Ubuntu Systemd Bad Entry

DustinB3403

it looks like xvda is having issues according the current screen.

Might have to replace that drive...

DustinB3403

At the moment the system appears to just be progressing through the blk_update_request with I/O errors for individual sectors on XVDA.

Should I abort this operation and find a replacement drive? Is it worth it to let this continue?

thwr

@DustinB3403 said in Ubuntu Systemd Bad Entry:

At the moment the system appears to just be progressing through the blk_update_request with I/O errors for individual sectors on XVDA.

Should I abort this operation and find a replacement drive? Is it worth it to let this continue?

Hard to say. Real data on it? Would try to get a last backup first before doing filesystem operations.

scottalanmiller

Yeah, all comes down to the value of recovery, really.

DustinB3403

I don't mind tearing down the system, it's only running 1 VM that I'm backing up my VM's too. Which those delta's get pushed off nightly to another disk.

DustinB3403

Time to reboot

DustinB3403

And the system is in recovery mode. ..

scottalanmiller

Manual fsck is no fun.

DustinB3403

At least all of the instructions are there, and this is a learning experience.

Alex Sage

This post is deleted!

DustinB3403

All disks in the array appear to be fine according to MD.... So this is clearly this is something with the VM.

DustinB3403

So I was able to just restore this VM to a snapshot from the other day.

Should I perform another fsck on this virtual system?

scottalanmiller

Not if it does not prompt you to.

DustinB3403

So how can I check to see if whatever caused this issue is still present? I mean if it just happens from time to time, fine.

But wouldn't it be good to know what caused it?

scottalanmiller

@DustinB3403 said in Ubuntu Systemd Bad Entry:

But wouldn't it be good to know what caused it?

That's a common thought and it makes sense, kind of. But computers are ridiculously complex beasts and not all issues are replicable.
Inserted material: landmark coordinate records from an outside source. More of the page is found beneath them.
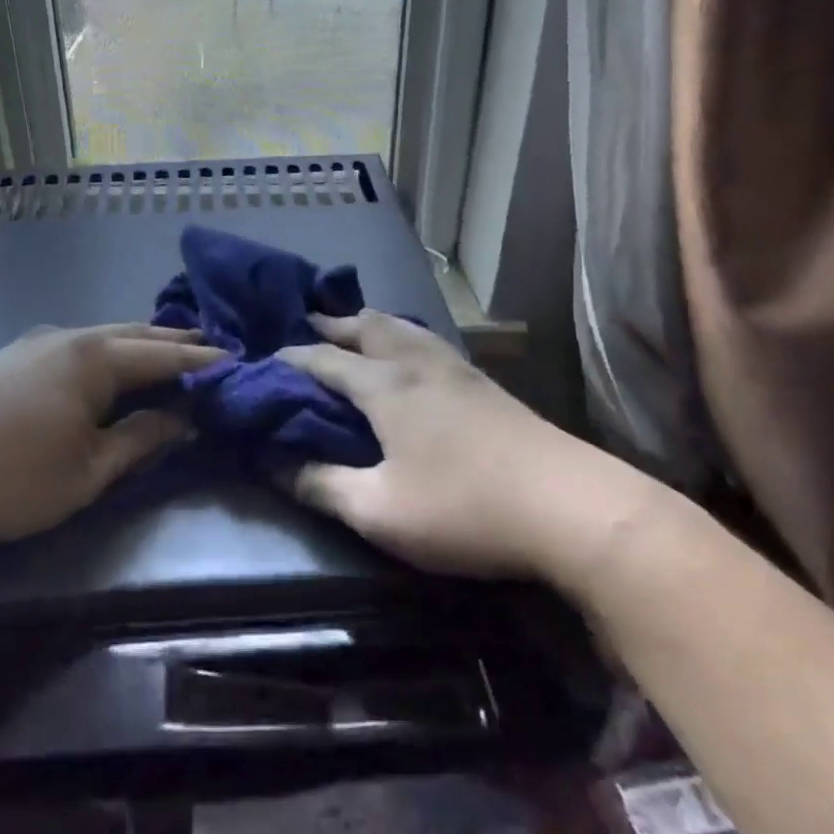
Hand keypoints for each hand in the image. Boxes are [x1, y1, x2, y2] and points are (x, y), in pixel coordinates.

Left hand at [0, 323, 224, 543]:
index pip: (164, 354)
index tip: (235, 360)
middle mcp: (70, 337)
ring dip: (139, 344)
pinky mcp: (11, 357)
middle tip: (209, 346)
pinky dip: (108, 351)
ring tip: (166, 353)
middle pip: (135, 333)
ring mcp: (36, 343)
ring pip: (103, 336)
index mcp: (95, 358)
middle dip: (174, 340)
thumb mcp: (87, 472)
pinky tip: (106, 367)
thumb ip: (140, 439)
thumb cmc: (8, 479)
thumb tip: (183, 417)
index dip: (201, 360)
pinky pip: (77, 345)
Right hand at [280, 311, 662, 590]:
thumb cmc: (463, 507)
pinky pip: (427, 341)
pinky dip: (402, 336)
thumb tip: (275, 465)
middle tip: (307, 325)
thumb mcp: (379, 512)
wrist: (569, 505)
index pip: (324, 358)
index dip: (291, 358)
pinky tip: (411, 355)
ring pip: (402, 327)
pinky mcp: (484, 382)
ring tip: (355, 328)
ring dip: (369, 322)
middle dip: (332, 323)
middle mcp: (416, 362)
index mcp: (384, 385)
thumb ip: (322, 486)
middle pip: (366, 325)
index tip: (264, 361)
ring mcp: (455, 367)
Gamma radiation, insanely uncommon bugs, memory errors, CPU errors, disk errors and such can all lead to corruption. These things happen. If you want to investigate every possible error ever you can easily spend more than the system is worth and only "guess" at the problem in the end - all for something that is unlikely to ever happen again.

Think of a windshield and you get a crack in it. You don't remember something hitting your windshield. Do you stop driving and spend months doing forensics trying to determine if it was a rock, bird, bug, bridge debris, glass fragility, bizarre temperature change, etc. that caused it to crack? Would knowing be useful? Not if it doesn't happen again.

So yes, KNOWING would be great. But FINDING OUT is not. Make sense? The cost required to know isn't worth it unless it becomes a repeating problem.

DustinB3403

This issue is still occurring and interrupting my backup schedule for my VM's.

The host appears to be fine. So either I have to build a new VM, or something is wrong with the host.

Guest

DustinB3403

So doing to a smartctl on the host it appears that /dev/sdb does have several errors. I'll be replacing this drive today and see if the issue persist.

The other 3 disks have no smart errors at all.

DustinB3403

essentially this one disk is in a pre-failed state due to age.

So performing

mdadm /dev/md0 --fail /dev/sdb --remove /dev/sdb

and then replacing this disk I should be in a good state.

DustinB3403

And the array is resilvering the now replaced disk.

As an FYI for anyone on software RAID, the drives are organized in a manner that aligns to the SATA connections on the board.

IE : USB boot device is SDA

SATA1 (or 0 however it is labeled) = SDB
SATA2 = SDC
and so on.

DustinB3403

Well at least for now, the I/O errors have stopped after I replaced the bad disk in the host array and reverted the VM.

I'll keep an eye on it and report back if the issue comes back.